*Activity*
Carry on the passage about combining GPS, accelerometer, and GIS data for urban data analytics and transportation mode classification, beginning after its final sentence.

*Text shown*

Other than using both GPS data and accelerometer data, Hosseinyalamdary et al. [29] used both GIS and GPS data (together with an inertial measurement unit (IMU)). However, they used these data for tracking three-dimensional (3D) moving objects rather than classifying transportation modes. On the hand, Chung and Shalaby [53] developed a system that uses both GPS and GIS data to classify four transportation modes—“walk”, “bicycle”, “bus” and “car”—for GPS-based travel surveys by using a rule-based algorithm and a map-matching algorithm [54] to detect the exact roads people moved on. However, the accuracy of the system is dependent on the corresponding GIS data. Similarly, Stenneth et al. [55] also used both GPS and GIS data when building their real-time transportation mode classification system. To perform the classification, they used the Random Forest as the supervised learning algorithm to identify a person’s current transportation mode.

2.4. Summary of Related Works for Urban Data Analytics and Machine Learning

So far, we have described traditional methods for urban data mining, which include paper-based and telephone-based travel surveys [38,39,40], as well as commute diaries [41,42,43,44]. To reduce the human workload and to utilize sensors and AI technologies for automatic processes, GPS-based travel surveys [45,46,47] were used. In recent years, advances in technologies have enabled the use of some combinations of data from different sensors (e.g., GNSS/GPS, accelerometers) and other modern smartphone sensors (e.g., barometer, magnetometer, etc.). Some related works [48] use only GPS data, while some others [49,50] use only accelerometer data. In addition, some related works [52] integrate both GPS and accelerometer data (i.e., an example of sensor information fusion), while some others [53,54,55] integrate both GPS and GIS data (i.e., another example of sensor information fusion). However, to the best of our knowledge, none of them combines GNSS/GPS, accelerometer, and GIS data in a single system. In contrast, our system integrates GNSS/GPS, accelerometer, and GIS data for urban data analytics and machine learning.

*Dataset content*
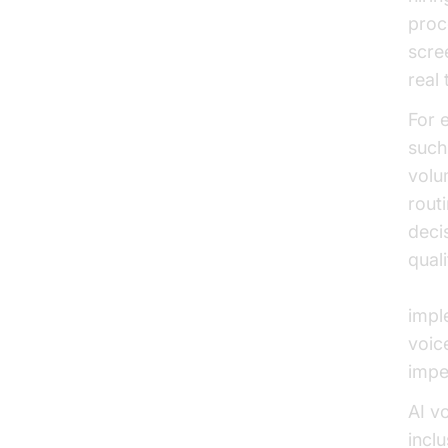
proc
scre
real 
For 
such
volu
rout
deci
qual
Gart
imple
voice
impe
AI v
incl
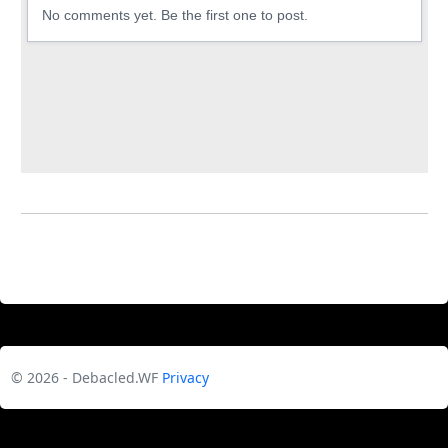
© 2026 - Debacled.WF
Privacy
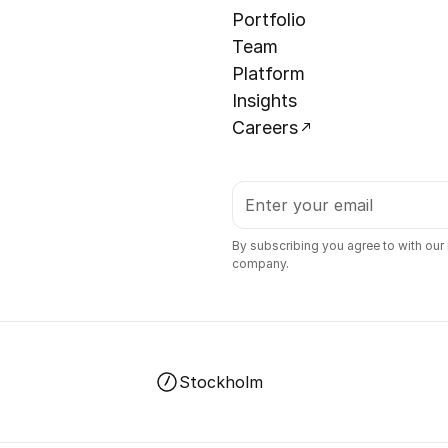
Portfolio
Team
Platform
Insights
Careers
By subscribing you agree to with our
company.
Stockholm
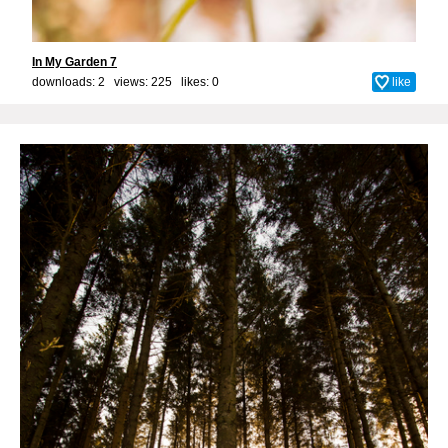
In My Garden 7
downloads: 2 views: 225 likes:
0
like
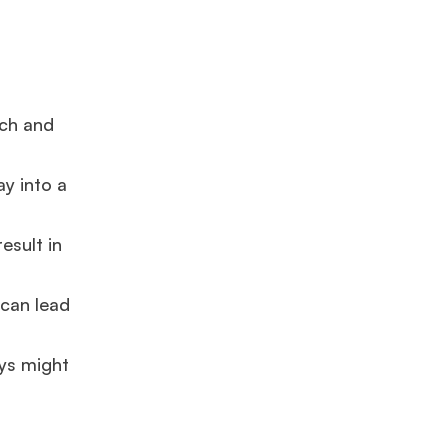
rch and
ay into a
esult in
 can lead
ays might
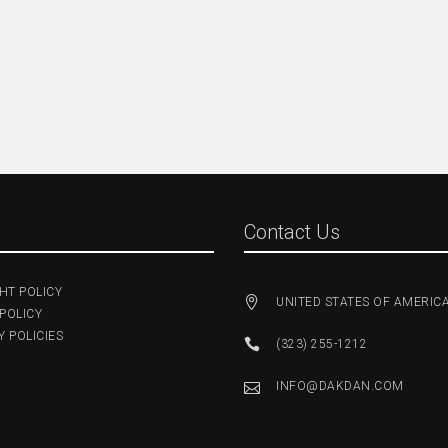
Contact Us
HT POLICY
UNITED STATES OF AMERIC
POLICY
 POLICIES
(323) 255-1212
INFO@DAKDAN.COM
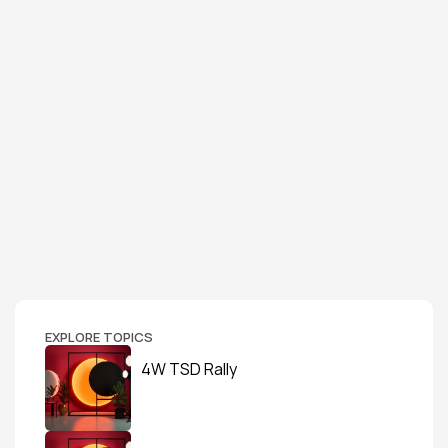
EXPLORE TOPICS
4W TSD Rally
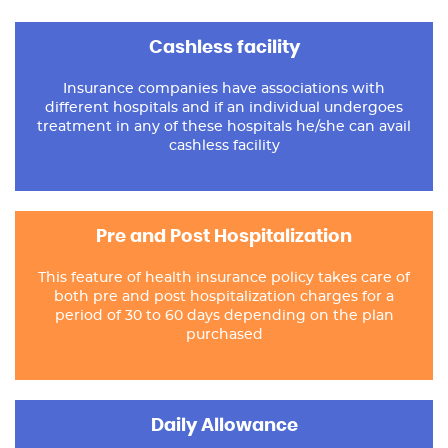
Cashless facility
Insurance companies have associations with
different hospitals and if an individual undergoes
treatment in any of these hospitals he/she can avail
cashless facility
Pre and Post Hospitalization
This feature of health insurance policy takes care of
both pre and post hospitalization charges for a
period of 30 to 60 days depending on the plan
purchased
Daily Allowance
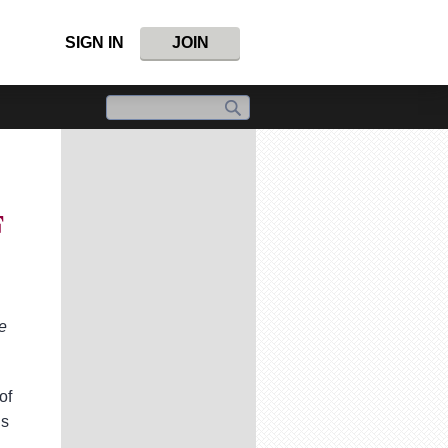
SIGN IN
JOIN
F
e
of
ns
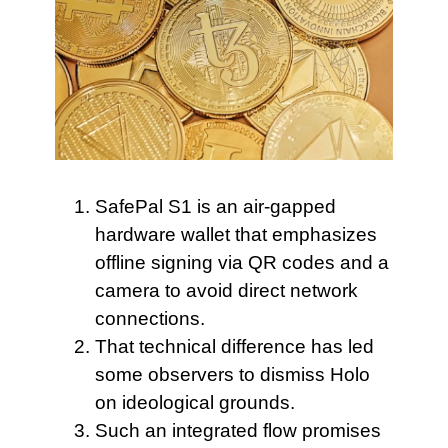
SafePal S1 is
an air-gapped
hardware wallet that emphasizes
offline signing via QR codes and a
camera to avoid direct network
connections.
That technical difference has
led
some observers to dismiss Holo
on ideological grounds.
Such an integrated flow
promises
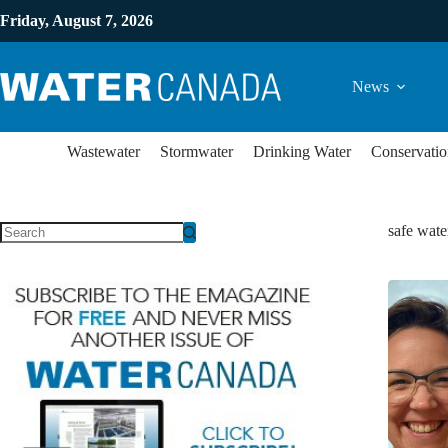
Friday, August 7, 2026
News
Wastewater
Stormwater
Drinking Water
Conservatio
safe wate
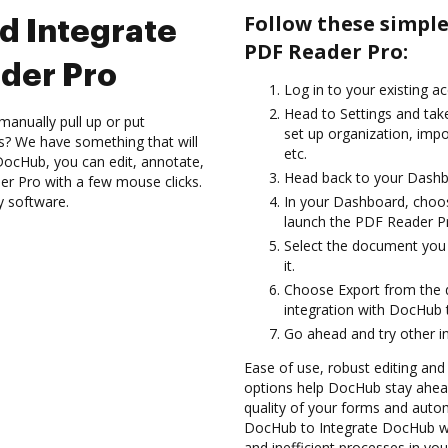
Follow these simpl
d Integrate
PDF Reader Pro:
der Pro
Log in to your existing a
Head to Settings and take
manually pull up or put
set up organization, impo
s? We have something that will
etc.
 DocHub, you can edit, annotate,
Head back to your Dashb
er Pro with a few mouse clicks.
y software.
In your Dashboard, choo
launch the PDF Reader Pr
Select the document you w
it.
Choose Export from the
integration with DocHub 
Go ahead and try other i
Ease of use, robust editing and s
options help DocHub stay ahead
quality of your forms and autom
DocHub to Integrate DocHub wi
and inefficient processes in yo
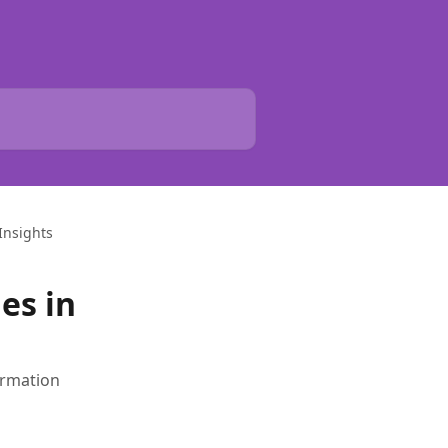
Insights
es in
irmation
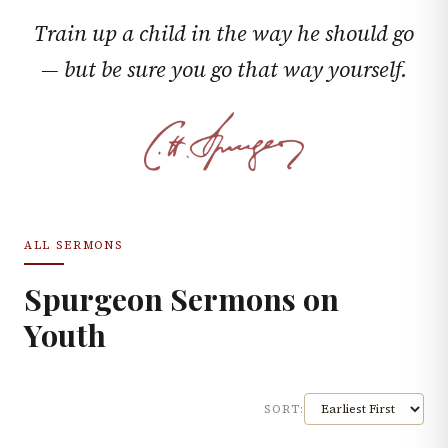
Train up a child in the way he should go
— but be sure you go that way yourself.
ALL SERMONS
Spurgeon Sermons on
Youth
SORT:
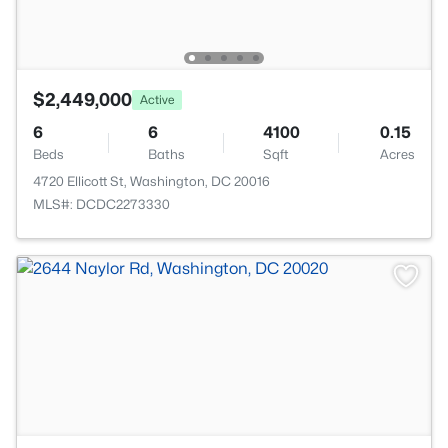
$2,449,000
Active
6
6
4100
0.15
Beds
Baths
Sqft
Acres
4720 Ellicott St, Washington, DC 20016
MLS#: DCDC2273330
>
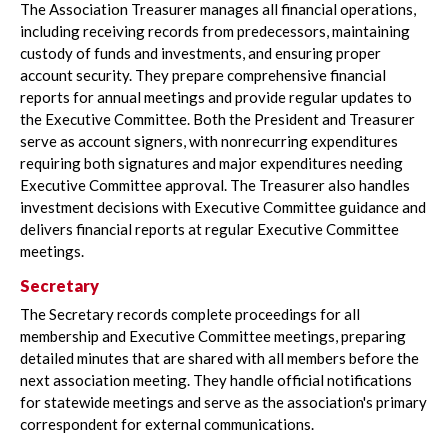
The Association Treasurer manages all financial operations,
including receiving records from predecessors, maintaining
custody of funds and investments, and ensuring proper
account security. They prepare comprehensive financial
reports for annual meetings and provide regular updates to
the Executive Committee. Both the President and Treasurer
serve as account signers, with nonrecurring expenditures
requiring both signatures and major expenditures needing
Executive Committee approval. The Treasurer also handles
investment decisions with Executive Committee guidance and
delivers financial reports at regular Executive Committee
meetings.
Secretary
The Secretary records complete proceedings for all
membership and Executive Committee meetings, preparing
detailed minutes that are shared with all members before the
next association meeting. They handle official notifications
for statewide meetings and serve as the association's primary
correspondent for external communications.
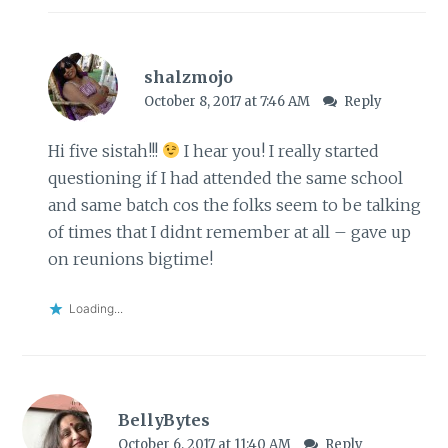
shalzmojo
October 8, 2017 at 7:46 AM
Reply
Hi five sistah!!!
I hear you! I really started
questioning if I had attended the same school
and same batch cos the folks seem to be talking
of times that I didnt remember at all – gave up
on reunions bigtime!
Loading...
BellyBytes
October 6, 2017 at 11:40 AM
Reply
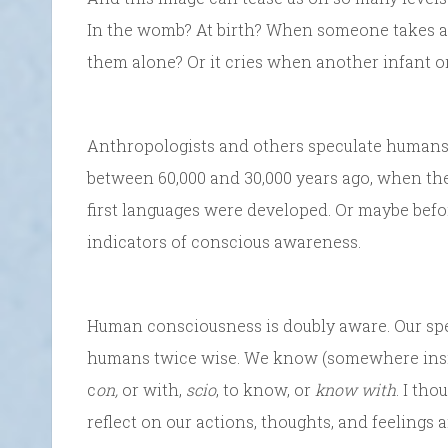
In the womb? At birth? When someone takes away
them alone? Or it cries when another infant or
Anthropologists and others speculate human
between 60,000 and 30,000 years ago, when the
first languages were developed. Or maybe befor
indicators of conscious awareness.
Human consciousness is doubly aware. Our spec
humans twice wise. We know (somewhere ins
c
on,
or with,
scio
, to know, or
know with
. I tho
reflect on our actions, thoughts, and feelings a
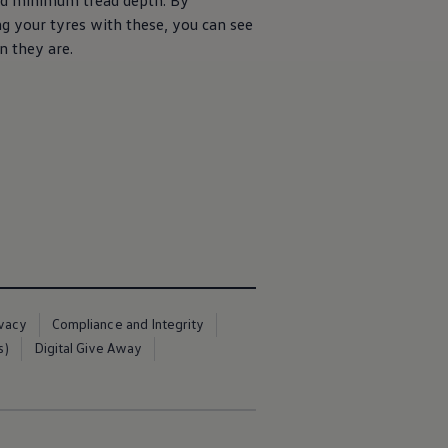
ed
minimum
tread depth. By
g your tyres with these, you can see
 they are.
ivacy
Compliance and Integrity
s)
Digital Give Away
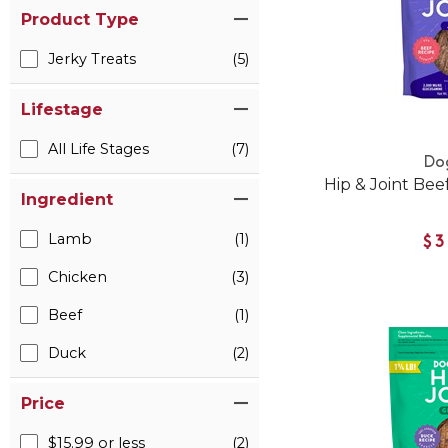
Product Type
Jerky Treats
(5)
Lifestage
All Life Stages
(7)
Do
Hip & Joint Bee
Ingredient
Lamb
(1)
$3
Chicken
(3)
Beef
(1)
Duck
(2)
Price
$15.99 or less
(2)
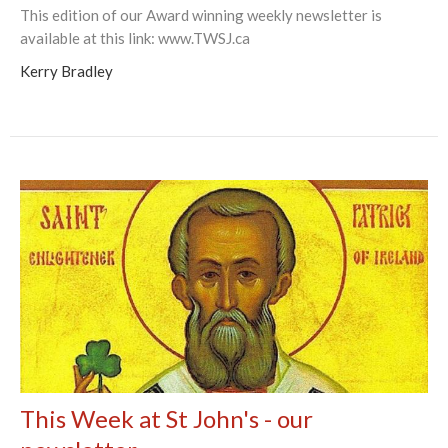
This edition of our Award winning weekly newsletter is
available at this link: www.TWSJ.ca
Kerry Bradley
This Week at St John's - our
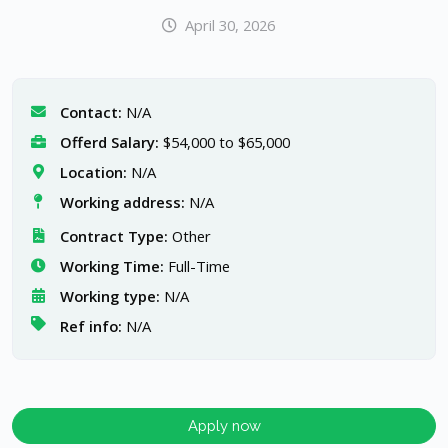
April 30, 2026
Contact:
N/A
Offerd Salary:
$54,000 to $65,000
Location:
N/A
Working address:
N/A
Contract Type:
Other
Working Time:
Full-Time
Working type:
N/A
Ref info:
N/A
Apply now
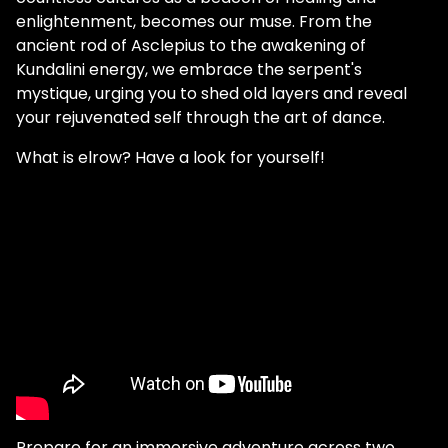
enlightenment, becomes our muse. From the
ancient rod of Asclepius to the awakening of
Kundalini energy, we embrace the serpent's
mystique, urging you to shed old layers and reveal
your rejuvenated self through the art of dance.
What is elrow? Have a look for yourself!
Prepare for an immersive adventure across two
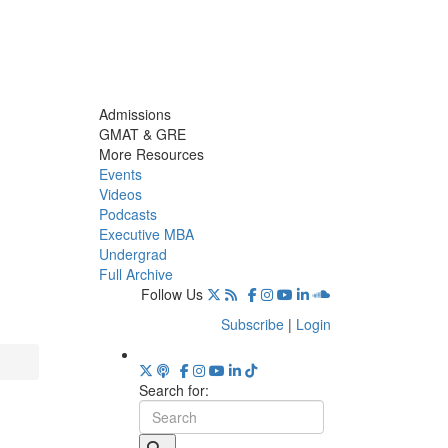
Admissions
GMAT & GRE
More Resources
Events
Videos
Podcasts
Executive MBA
Undergrad
Full Archive
Follow Us
Subscribe
|
Login
Search for:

*Exercise answer*
3. Our Methods

In this section, we describe our system for both sensor information fusion (of GNSS/GPS data, accelerometer data, and GIS data) and deep supervised learning (of these transportation data to classify ground transportation mode). The system consists of two modules:

The big data management module, and
the big data analytics module.

3.1. The Big Data Management Module of Our System

Our big data management module collects, integrates, and manages a wide variety of data—namely, GNSS/GPS, accelerometer, and GIS data—from multiple data sources to produce consistent and useful information so as to facilitate sensor information fusion. Specifically, our module collects and integrates the following data:

Trip traces (GNSS/GPS locations),
trip accelerometer data, and
GIS information.

Note that our module collects and integrates both trip traces (GNSS/GPS locations) and trip accelerometer data and stores them in a database for big data (e.g., MongoDB). To generate and collect data for a new trip or trip leg, users simply use an application (app) on their smartphones. Then, the users choose their transportation modes (e.g., “walk”, “run”, “bicycle”, motorcycle”, “car”, “bus”) from a pop-up list at the beginning of a trip and when they transit between different modes during a trip. Moreover, the users can view trip information (e.g., their saved trip log with speed information, alerts, and map). In addition, the app also keeps track of users’ movement. It allows users to manage their recorded trips, start new trip recordings, and upload existing trips. By default, the GNSS/GPS sampling rate was set to 1 Hz and the accelerometer sampling was at 22 Hz. However, users have the freedom to modify these setting values.

Knowing the difficulty in obtaining a complete set of GIS information in some real-life situations, our module only requires GIS information in the form of bus stop locations in a city. The module collects this GIS information via its transit application programming interface (API) when “bus” is one of the ground transportation modes for classification and stores the information as a vector file in JavaScript Object Notation (JSON) format.

3.2. Big Data Analytics Module of Our System

Our big data analytics module facilitates sensor information fusion, analyzes the input data, and turn them into useful knowledge. Specifically, our module first segments every trip (which is simply a collection of data points collected during a person’s entire commute from origin to destination—say, from home to work) based on the transportation mode used in each segment. For example, for a trip from home to work can be divided into the following five segments:

Walking from home to the departure bus stop,
busing from the departure bus stop to an immediate bus station,
walking from the bus station to its nearest metro station,
taking the metro from the metro station to the destination metro stop, and
walking from the destination metro stop to the office.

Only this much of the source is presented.